* **Extracted text**:
There are several approaches to implementing a latch in a DBMS. Each approach has different trade-offs in terms of engineering complexity and runtime performance. These test-and-set steps are performed atomically(i.e., no other thread can update the value in between the test and set steps.
Blocking OS Mutex
One possible implementation of latches is the OS built-in mutex infrastructure. Linux provides the
futex (fast user-space mutex), which is comprised of (1) a spin latch in user space and (2) an OS-level mutex. If the DBMS can acquire the user-space latch, then the latch is set.
It appears as a single latch to the DBMS even though it contains two internal latches. If the DBMS fails to acquire the user-space latch, then it goes down into the kernel and tries to acquire a more expensive mutex. If the DBMS fails to acquire this second
mutex, then the thread notifies the OS that it is blocked on the mutex and then it is descheduled.
OS mutex is generally a bad idea inside of DBMSs as it is managed by OS and has a large overhead.
Example: std::mutex => pthread_mutex => futex
Advantages: Simple to use and requires no additional coding in DBMS.
Disadvantages: Expensive and non-scalable (about 25 ns per lock/unlock invocation) because of OS scheduling.
Test-and-Set Spin Latch (TAS)
Spin latches are a more efficient alternative to an OS mutex as it is controlled by the DBMSs. A spin latch is essentially a location in memory that threads try to update (e.g., setting a boolean value to true). A thread performs CAS to attempt to update the memory location.
The DBMS can control what happens if it fails to get the latch. It can choose to try again (for example, using a while loop) or allow the OS to deschedule it.
Thus, this method gives the DBMS more control than the OS mutex, where failing to acquire a latch gives control to the OS.
Advantages: Latch/unlatch operations are efficient (single instruction to lock/unlock).

* **Task set**:
1) Reproduce the part of the passage on database latches that opens with the words containing "Blocking OS Mutex" and closes with "latch is set.".
2) According to the passage on database latches, what two parts make up the Linux futex?
3) Say whether each statement agrees with the passage on database latches. Answer yes or no, and quote the words that decide it.
(a) To the DBMS, a futex looks like two separate latches.
(b) When a spin latch can't be acquired, the DBMS can choose to try again.
(c) Using the OS mutex means writing extra code in the DBMS.
The lines after the passage on database latches aren't needed for anything here.

* **Data shown**:

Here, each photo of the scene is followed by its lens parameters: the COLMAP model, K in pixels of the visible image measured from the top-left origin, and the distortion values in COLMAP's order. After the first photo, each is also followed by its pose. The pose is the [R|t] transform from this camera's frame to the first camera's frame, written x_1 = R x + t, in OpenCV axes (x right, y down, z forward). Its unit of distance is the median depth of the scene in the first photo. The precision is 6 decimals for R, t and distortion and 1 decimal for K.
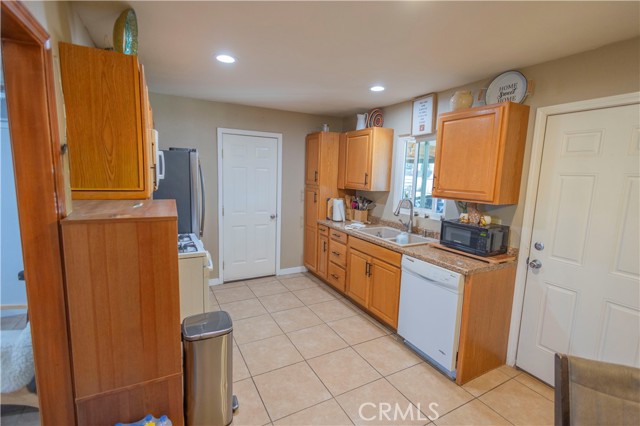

* **Written answers**:
1)
Blocking OS Mutex
One possible implementation of latches is the OS built-in mutex infrastructure. Linux provides the
futex (fast user-space mutex), which is comprised of (1) a spin latch in user space and (2) an OS-level mutex. If the DBMS can acquire the user-space latch, then the latch is set.

2) A spin latch in user space and an OS-level mutex.

3)
(a) No: "It appears as a single latch to the DBMS even though it contains two internal latches."
(b) Yes: "It can choose to try again (for example, using a while loop) or allow the OS to deschedule it."
(c) No: "Simple to use and requires no additional coding in DBMS."